Navy JAG Lawyer Quits Over "Nazi" Torture Policy

December 29, 2007 (LPAC)--The CIA videotape scandal and the Bush Administration's refusal to brand waterboarding as "torture," has led at least one military lawyer to call it quits. Navy Lt. Cmdr Andrew Williams, of Gig Harbor, Washington, wrote, in a letter to his local newspaper, that the final straw for him was when Brig. Gen. Thomas Hartmman, the chief legal advisor for the Pentagon's Office of Military Commissions, refused to characterize waterboarding as torture, during Senate testimony on Dec. 11. During that testimony, Sen. Lindsay Graham (R-S.C.) asked him how the U.S. would respond if the Iranian government used waterboarding to torture a U.S. soldier into disclosing when the next U.S. military operation would occur. According to a transcript posted on thinkprogress.org, Hartmann responded "I am not prepared to answer that question."

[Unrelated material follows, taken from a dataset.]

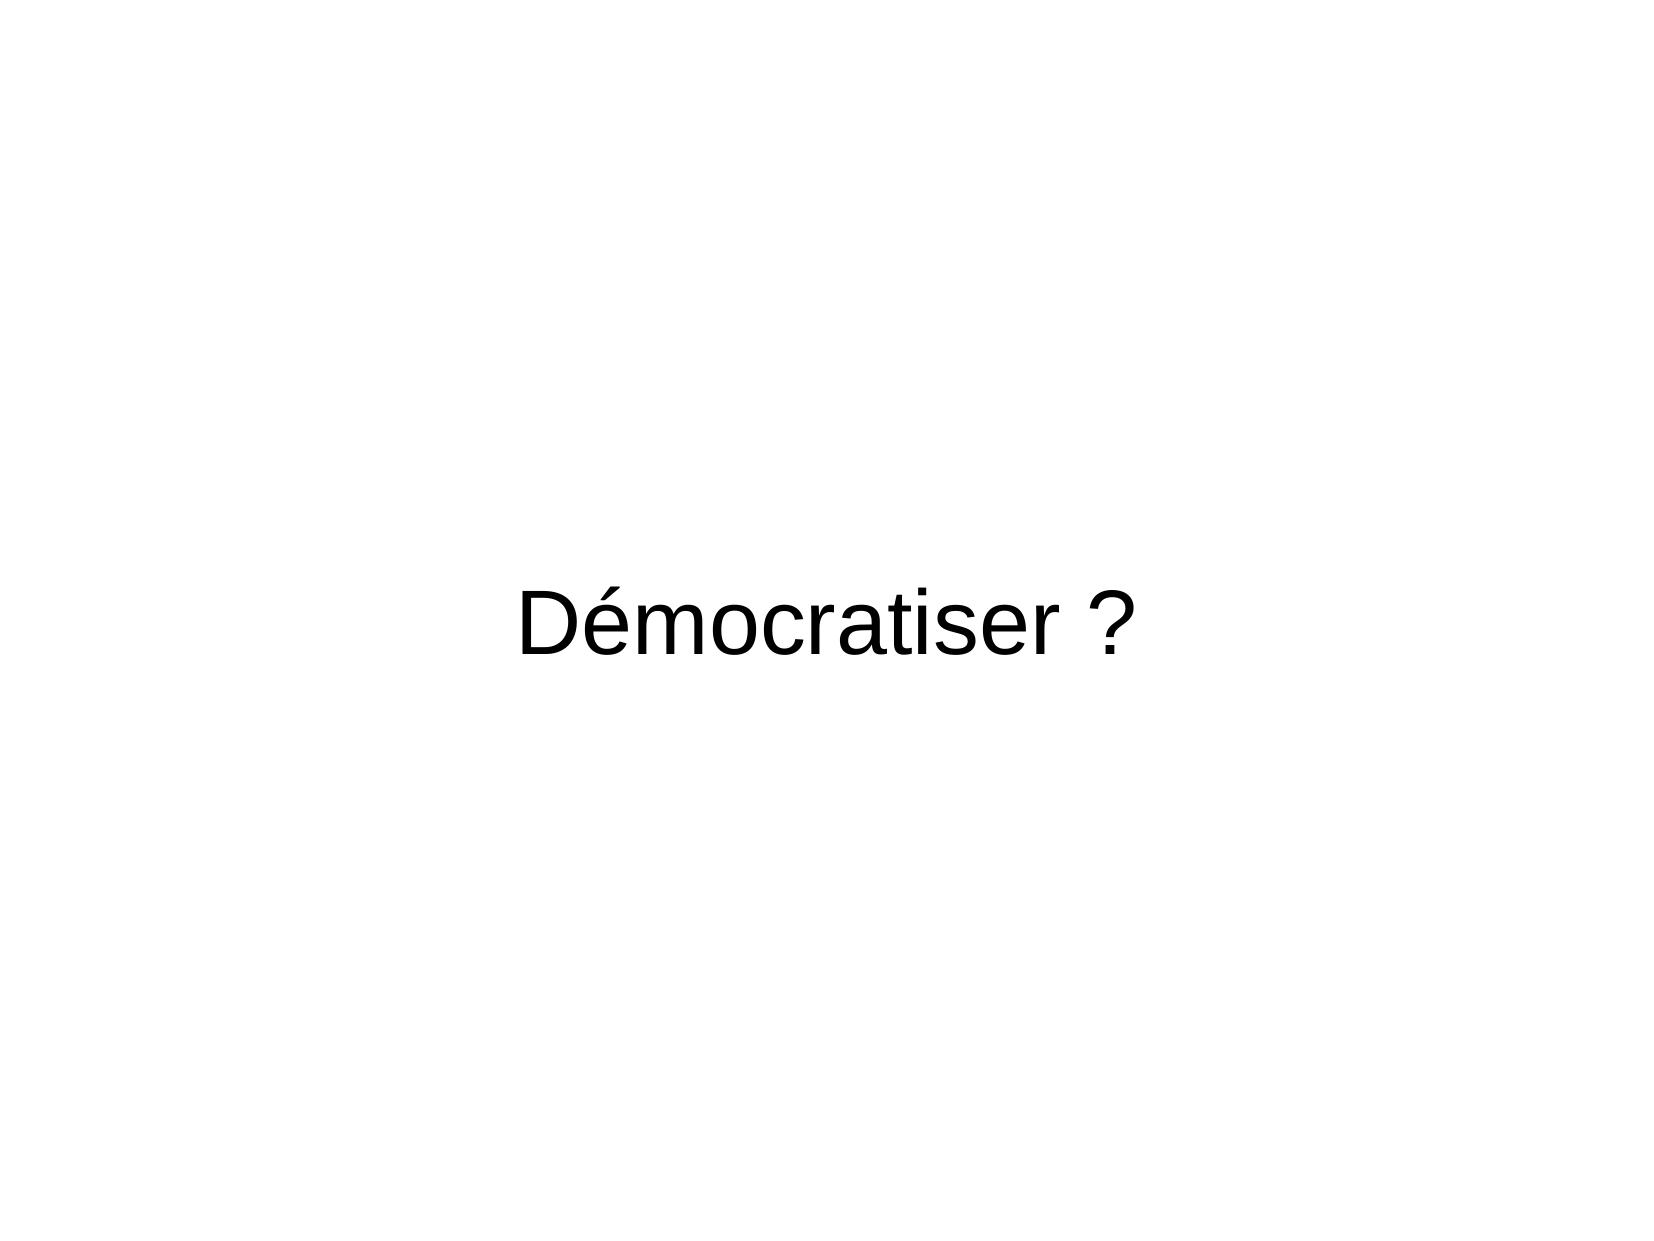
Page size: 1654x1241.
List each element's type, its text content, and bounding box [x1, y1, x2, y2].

title Démocratiser ? [82, 519, 1571, 727]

Williams wrote that Hartmann's testimony "had just sold all the soldiers and sailors at risk of capture and subsequent torture down the river. Indeed, he would not rule out waterboarding as torture when done by the United States and indeed felt evidence obtained by such methods could be used in future trials." Williams notes that waterboarding dates back to the Spanish Inquisition, and that it was used by the Dutch East India Company in the 17th Century, the Nazi Gestapo and Japanese Kempeitai in World War II and the Khmer Rouge in the 1970's.